Quant à la Caisse des dépôts, la baisse des taux d'intérêt a entraîné une diminution par deux entre 2007 et 2015 du résultat des placements réalisés à partir d'une fraction des ressources collectées, qui participent au modèle économique du fonds d'épargne 60 ( * ) . Ces dernières années, le taux du livret A a été maintenu à plusieurs reprises par décision de l'État à un niveau supérieur à son niveau théorique.
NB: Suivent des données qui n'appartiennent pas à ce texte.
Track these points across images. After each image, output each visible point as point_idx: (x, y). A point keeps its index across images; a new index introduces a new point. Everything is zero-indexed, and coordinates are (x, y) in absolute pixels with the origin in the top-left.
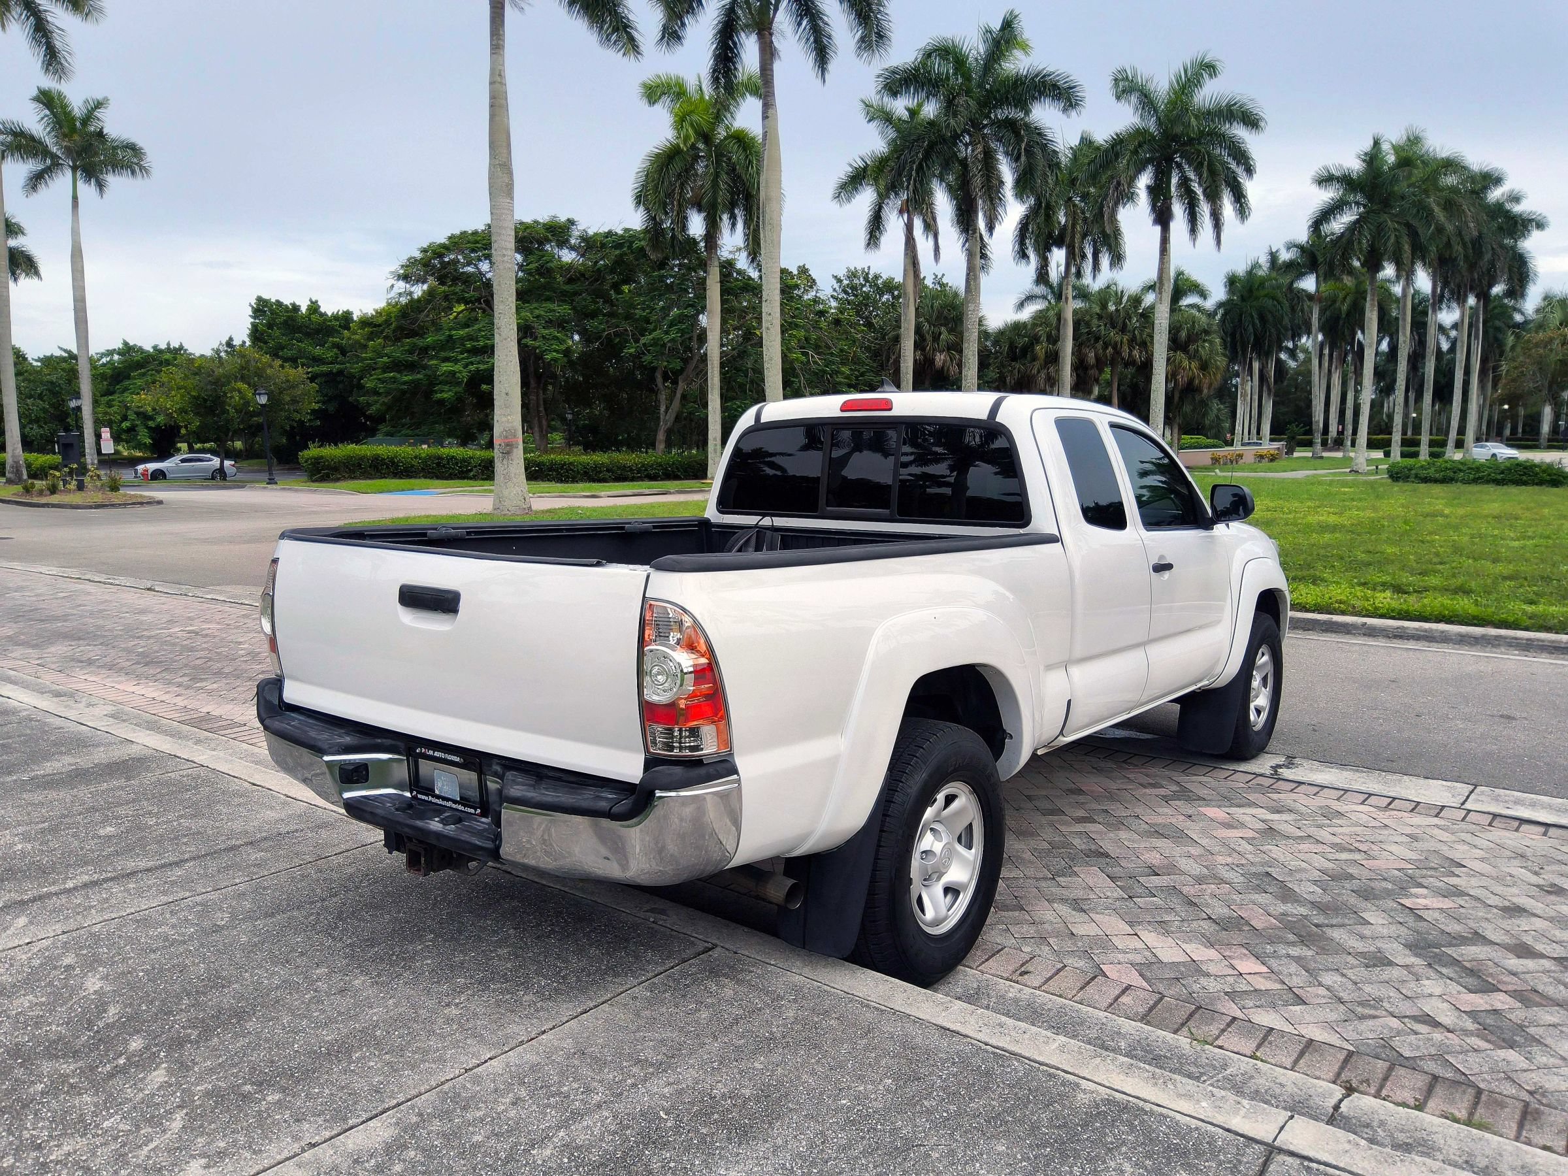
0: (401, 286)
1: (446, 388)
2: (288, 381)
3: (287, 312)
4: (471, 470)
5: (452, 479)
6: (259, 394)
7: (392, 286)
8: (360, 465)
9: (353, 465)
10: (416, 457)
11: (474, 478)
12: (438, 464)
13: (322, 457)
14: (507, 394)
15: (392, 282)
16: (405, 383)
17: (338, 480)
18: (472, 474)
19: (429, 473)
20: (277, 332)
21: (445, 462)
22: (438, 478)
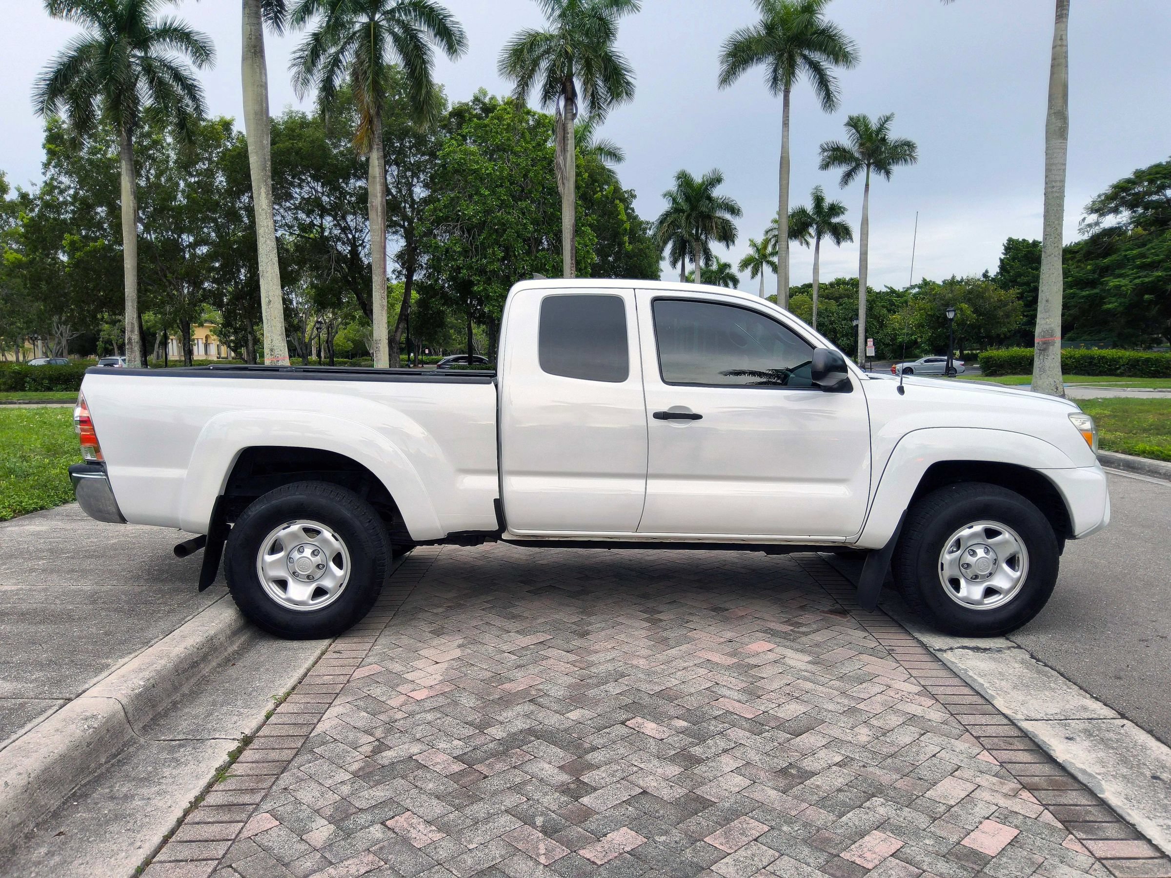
0: (1093, 218)
1: (1114, 299)
2: (1001, 300)
3: (1028, 248)
4: (1119, 368)
5: (1102, 375)
6: (948, 311)
7: (1084, 219)
8: (1020, 363)
9: (1015, 363)
10: (1070, 357)
11: (1121, 375)
12: (1091, 363)
13: (991, 357)
14: (1047, 301)
15: (1086, 215)
16: (1083, 297)
17: (1002, 375)
18: (1119, 371)
19: (1081, 370)
20: (1017, 264)
21: (1096, 361)
22: (1089, 374)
Le fonds doit donc faire face à la concurrence des prêts proposés par d'autres banques , ainsi qu'au risque de remboursement anticipé des prêts, même si le taux des prêts a été limité par l'abaissement progressif de la rémunération des réseaux bancaires collecteurs 61 ( * ) .
Les banques traditionnelles, qui conservent la partie de l'épargne réglementée qui n'est pas centralisée auprès de la Caisse des dépôts 62 ( * ) , rencontrent également des difficultés à employer une ressource devenue chère, comme cela a été indiqué à votre rapporteur spécial.
En effet, les bailleurs explorent aujourd'hui - et c'est bien légitime - toutes les pistes de financement permettant de maintenir un haut niveau de production et de répondre à la demande toujours aussi importante de construction et de rénovation de logements sociaux.
* 56 La loi de finances pour 2018 a introduit un mécanisme de modulation de la cotisation principale des bailleurs à la CGLLS entre 2 % et 5 % afin de lisser l'impact de la RLS, alors que le taux ne pouvait auparavant excéder 2,5 %. Le produit global de cette cotisation est ainsi estimé le document « Voies et moyens » annexé au présent projet de loi de finances à 390 millions d'euros en 2018, contre 241 millions d'euros en 2017.
* 57 C du III de l'article 126 précité de la loi de finances pour 2018.
* 58 Article 12 de la loi de finances pour 2018.
* 59 La cotisation des bailleurs sociaux au FNAP est en 2018 et 2019 de 375 millions d'euros.
* 60 Voir le référé de la Cour des comptes n° S2016-3834 du 12 décembre 2016 sur le fonds d'épargne.
* 61 Alors que la rémunération versée par le fonds d'épargne aux réseaux bancaires collecteurs de l'épargne réglementée était supérieure à 1% au début des années 2000, elle a été abaissée jusqu'à un niveau de 0,3 % en 2016.
* 62 L'article L. 221-5 du code monétaire et financier prévoit que les sommes collectées au titre du livret A et du livret de développement durable et solidaire (LDDS) sont centralisées auprès du fonds d'épargne à hauteur de 125 % des sommes consacrées par la Caisse des dépôts aux prêts au bénéfice du logement social de la politique de la ville. Les sommes restantes doivent être utilisées par les banques pour le financement des petites et moyennes entreprises, de projets environnementaux ou relevant de l'économie sociale et solidaire.